**Questions**
a. Print the part of the article on HHDC and renewable power in Qinghai running from "China, the epicentre" down to "of clean power.", word for word.
b. Summarize the article on HHDC and renewable power in Qinghai in two sentences.
c. Carry the article on HHDC and renewable power in Qinghai forward from its last sentence, writing the next part.

***** Supplied passage

As the energy transition picks pace, traditional energy firms worldwide have struggled to adapt. While the fossil fuel global majors have barely done a little better than actually resisting change, some others have been adapting, quietly. Be it India’s thermal giant NTPC with its plan to add 10 GW renewables generation capacity by 2024, or even the Adani Group, which hopes to be at 18 GW of renewables capacity by 2025.
China, the epicentre of the huge upheavals, especially in renewable energy, thanks to its pre-eminent role as a global manufacturer, has also seen its state firms learn to adapt. And none exemplifies this better than SPIC, or the State Power Investment Corporation Limited. Among China’s top 5 electricity producers, SPIC has used one of its many subsidiaries, HHDC, or the Huanghe Hydropower Development Co to build on its access to capital, scale and alignment with national goals. HHDC today is a firm with a target to reach 21GW by the end of 2020, and by 2025- 25GW of clean power.
Based in China’s Qinghai province, one of the largest province by area in China, with vast swathes of empty land, three of the biggest rivers in the country (Yangtze, Lancang, and Yellow river), the province was a natural fit for generating the energy, especially Hydropower, that was needed to power China. Now, with its new thrust into renewable energy, especially solar power, the Chairman of HHDC,Xie Xiaoping is not joking when he says Qinghai could power all China, if one goes by the potential it has.
Despite it’s high altitude, that gives it a long, cold winter with temperatures dropping below zero for long periods, Qinghai is also blessed with abundant sunshine. The land, the temperature extremes, and the sunshine makes it an ideal ground for building the next generation of solar plants. HHDC has been quick to take advantage.
By 2018, the province’s generation capacity had reached 27.99GW, of which 11.91GW was hydro, 9.56GW PV, 2.67GW wind and 0.06GW thermal. Thus, thanks to the new focus on renewables, especially solar, HHDC took the share of clean energy in its portfolio to close to 90 percent, from less than 50 percent just 5 years ago.

**********
***** Information

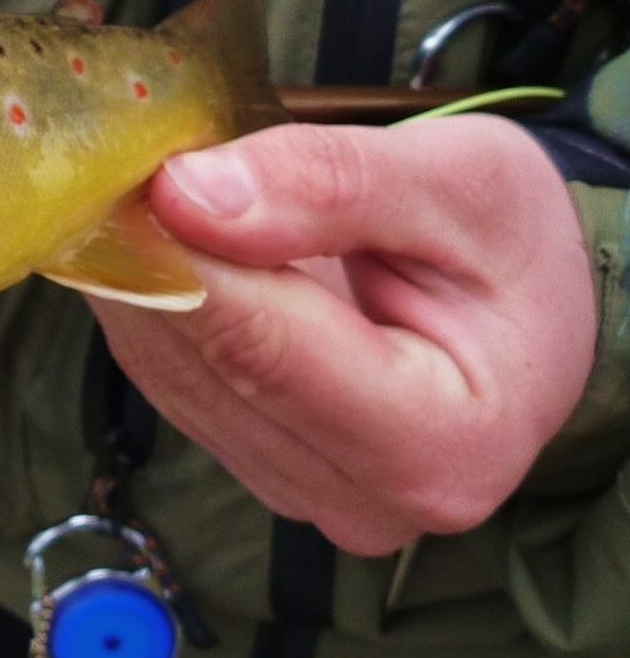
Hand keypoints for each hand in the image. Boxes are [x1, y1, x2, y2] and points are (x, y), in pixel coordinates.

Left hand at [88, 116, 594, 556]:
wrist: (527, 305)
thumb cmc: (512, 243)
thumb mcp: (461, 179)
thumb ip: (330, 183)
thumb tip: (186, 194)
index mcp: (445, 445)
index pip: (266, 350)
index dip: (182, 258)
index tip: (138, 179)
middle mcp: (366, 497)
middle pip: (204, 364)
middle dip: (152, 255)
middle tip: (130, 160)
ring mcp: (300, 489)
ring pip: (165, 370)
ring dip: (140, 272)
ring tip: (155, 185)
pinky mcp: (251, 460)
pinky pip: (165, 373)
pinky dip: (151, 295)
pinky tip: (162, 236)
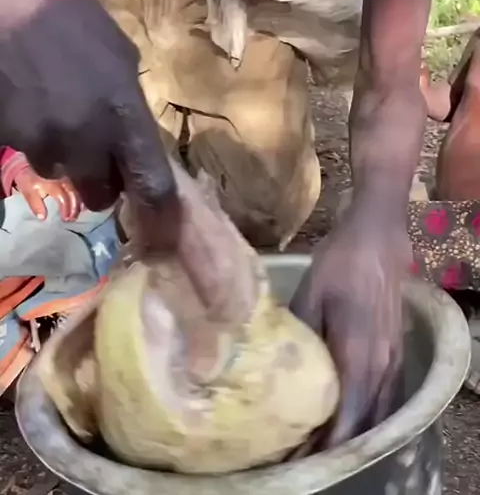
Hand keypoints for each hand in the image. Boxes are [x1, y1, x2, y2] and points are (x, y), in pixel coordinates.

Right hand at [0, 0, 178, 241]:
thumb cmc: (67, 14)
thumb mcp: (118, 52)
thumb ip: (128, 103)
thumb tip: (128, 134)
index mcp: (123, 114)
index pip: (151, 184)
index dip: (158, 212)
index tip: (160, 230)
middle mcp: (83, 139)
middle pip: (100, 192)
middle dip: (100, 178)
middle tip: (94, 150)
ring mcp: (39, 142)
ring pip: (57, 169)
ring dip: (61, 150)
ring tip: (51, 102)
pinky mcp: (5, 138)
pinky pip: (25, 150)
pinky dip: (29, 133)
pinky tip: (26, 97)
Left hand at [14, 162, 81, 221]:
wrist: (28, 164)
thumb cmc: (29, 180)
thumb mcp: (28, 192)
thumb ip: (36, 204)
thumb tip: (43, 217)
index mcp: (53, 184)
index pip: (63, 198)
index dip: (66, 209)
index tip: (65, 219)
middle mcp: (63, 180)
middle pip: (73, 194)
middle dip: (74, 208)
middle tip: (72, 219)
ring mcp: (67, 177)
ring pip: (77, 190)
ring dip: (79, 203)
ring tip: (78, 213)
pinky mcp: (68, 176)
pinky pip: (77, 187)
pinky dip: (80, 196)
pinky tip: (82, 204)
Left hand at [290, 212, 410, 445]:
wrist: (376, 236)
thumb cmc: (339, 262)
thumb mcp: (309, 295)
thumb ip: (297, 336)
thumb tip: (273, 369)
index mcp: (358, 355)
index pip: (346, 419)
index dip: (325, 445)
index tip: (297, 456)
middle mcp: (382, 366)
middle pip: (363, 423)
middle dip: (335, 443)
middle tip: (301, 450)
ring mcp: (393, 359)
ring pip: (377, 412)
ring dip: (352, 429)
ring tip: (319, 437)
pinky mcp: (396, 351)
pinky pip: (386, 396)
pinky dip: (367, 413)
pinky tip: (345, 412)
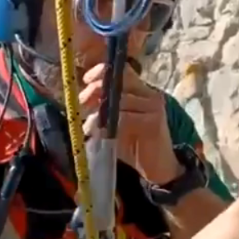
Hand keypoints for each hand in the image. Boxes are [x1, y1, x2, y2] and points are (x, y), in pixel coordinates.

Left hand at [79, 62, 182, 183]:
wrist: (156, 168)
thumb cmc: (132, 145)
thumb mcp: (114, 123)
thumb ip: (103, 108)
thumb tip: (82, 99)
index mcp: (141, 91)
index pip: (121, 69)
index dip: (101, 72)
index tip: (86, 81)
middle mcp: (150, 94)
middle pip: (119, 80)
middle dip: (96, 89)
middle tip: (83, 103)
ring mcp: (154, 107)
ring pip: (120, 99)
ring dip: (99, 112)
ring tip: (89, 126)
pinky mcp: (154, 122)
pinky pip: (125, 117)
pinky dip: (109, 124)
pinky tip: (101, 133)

**********

**Activity answers**
a.
China, the epicentre of the huge upheavals, especially in renewable energy, thanks to its pre-eminent role as a global manufacturer, has also seen its state firms learn to adapt. And none exemplifies this better than SPIC, or the State Power Investment Corporation Limited. Among China’s top 5 electricity producers, SPIC has used one of its many subsidiaries, HHDC, or the Huanghe Hydropower Development Co to build on its access to capital, scale and alignment with national goals. HHDC today is a firm with a target to reach 21GW by the end of 2020, and by 2025- 25GW of clean power.

b. China's State Power Investment Corporation has used its subsidiary, the Huanghe Hydropower Development Co (HHDC), to grow in clean power, with targets of 21GW by the end of 2020 and 25GW by 2025. Based in Qinghai, a province with vast empty land, three major rivers and abundant sunshine, HHDC has raised the share of clean energy in its portfolio to close to 90 percent, up from less than 50 percent five years earlier.

c.
By 2019, HHDC’s total installed capacity was at 17.95GW, of which 93% was clean energy. Along the way, it has notched up an impressive array of firsts to its credit. One of which has been its adoption of bifacial modules at its newest PV plants.
The world’s largest 200MW single PV plant built in Golmud in 2011, the world’s largest hydro-PV hybrid plant – the 850MW LongYangXia plant built in 2014 – and the 100MW national-level solar power demonstration base in 2016. The demonstration base, where it partners other global scale Chinese firms besides majors like DuPont has become a particularly vital source for next gen solar innovations and testing. HHDC was also an early user of the n-type and PERC bifacial modules with single axis horizontal trackers. Its partners for joint research is a who’s who of global and China based research institutes and universities. The base provides test data for global photovoltaic industry design, construction, equipment manufacturing, research and development, specification preparation, as well as investment return analysis, providing technology support for a relentless focus on reducing costs, increasing efficiency. One of those findings has been the vote for single axis trackers on mounting structures, with single-axis delivering upto 17.5% higher generation.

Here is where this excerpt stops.